▶ [What to do]
Each record should be given again exactly as it appears, with no image included.

(Edit difference data)

________________________________________

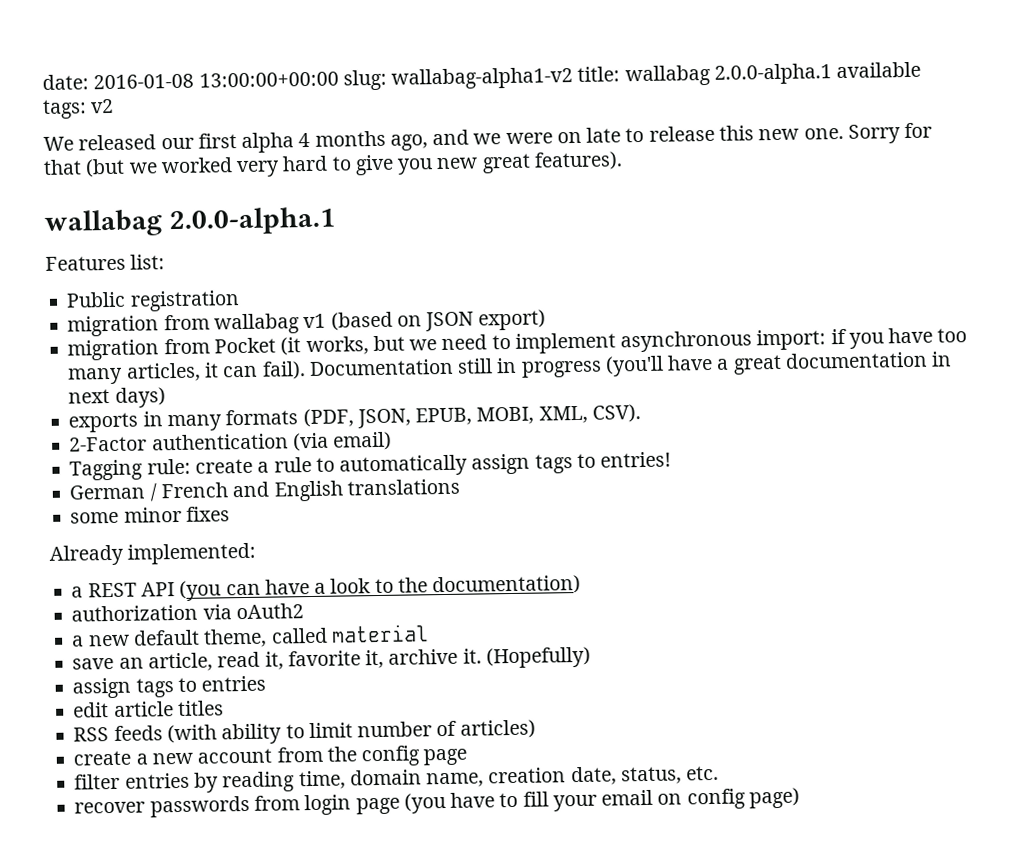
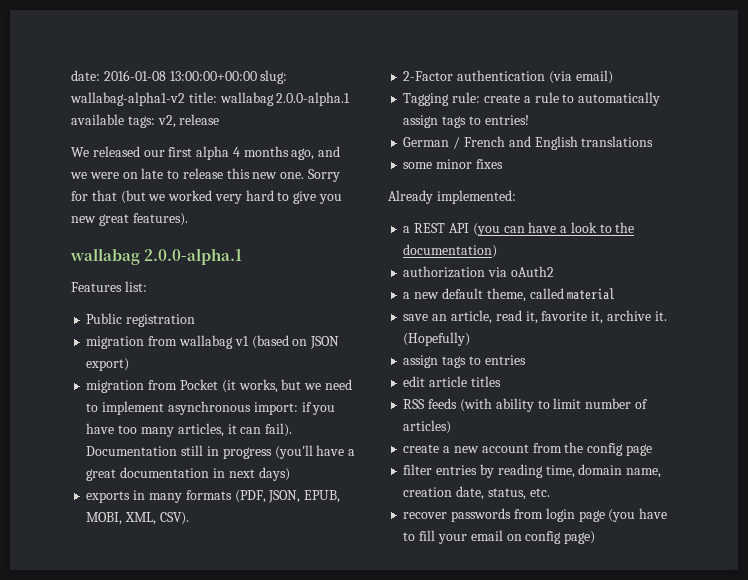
[90,98,115,114] v2 -> [157,114,220,128] v2, release

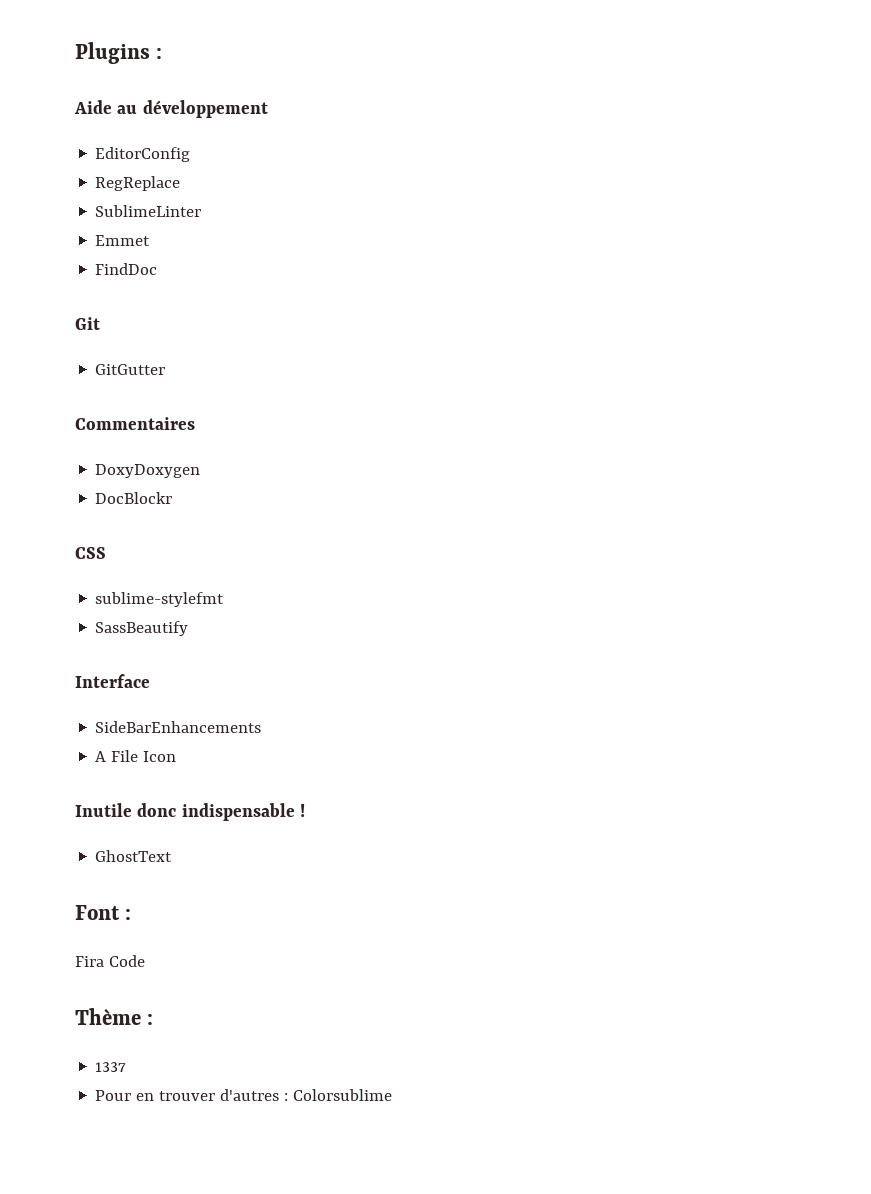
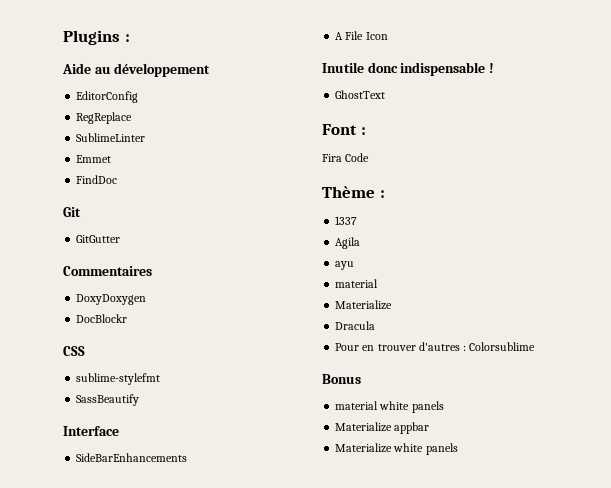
(127, 1067) none -> [335,237,361,249] [335,261,355,270] [335,279,379,288] [335,300,393,310] [335,321,376,330] // Agila // ayu // material // Materialize // Dracula
(393, 1095) none -> [322,374,361,384] [335,401,444,413] [335,422,430,434] [335,443,458,455] // Bonus // material white panels // Materialize appbar // Materialize white panels

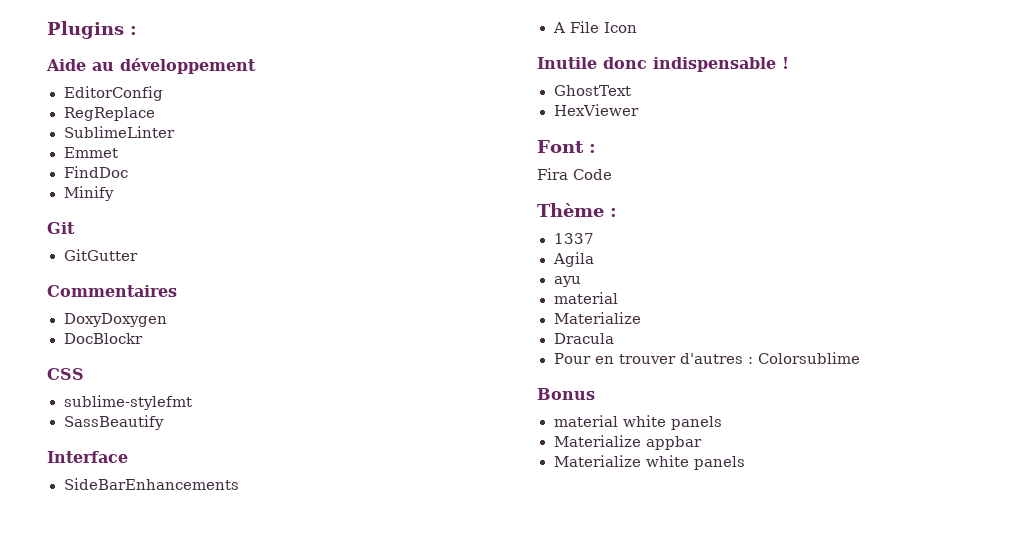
(118, 179) none -> [63,186,114,201] // Minify
(386, 94) none -> [553,104,639,116] // HexViewer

________________________________________

▶ [Expected output]
[90,98,115,114] v2 -> [157,114,220,128] v2, release

(127, 1067) none -> [335,237,361,249] [335,261,355,270] [335,279,379,288] [335,300,393,310] [335,321,376,330] // Agila // ayu // material // Materialize // Dracula
(393, 1095) none -> [322,374,361,384] [335,401,444,413] [335,422,430,434] [335,443,458,455] // Bonus // material white panels // Materialize appbar // Materialize white panels

(118, 179) none -> [63,186,114,201] // Minify
(386, 94) none -> [553,104,639,116] // HexViewer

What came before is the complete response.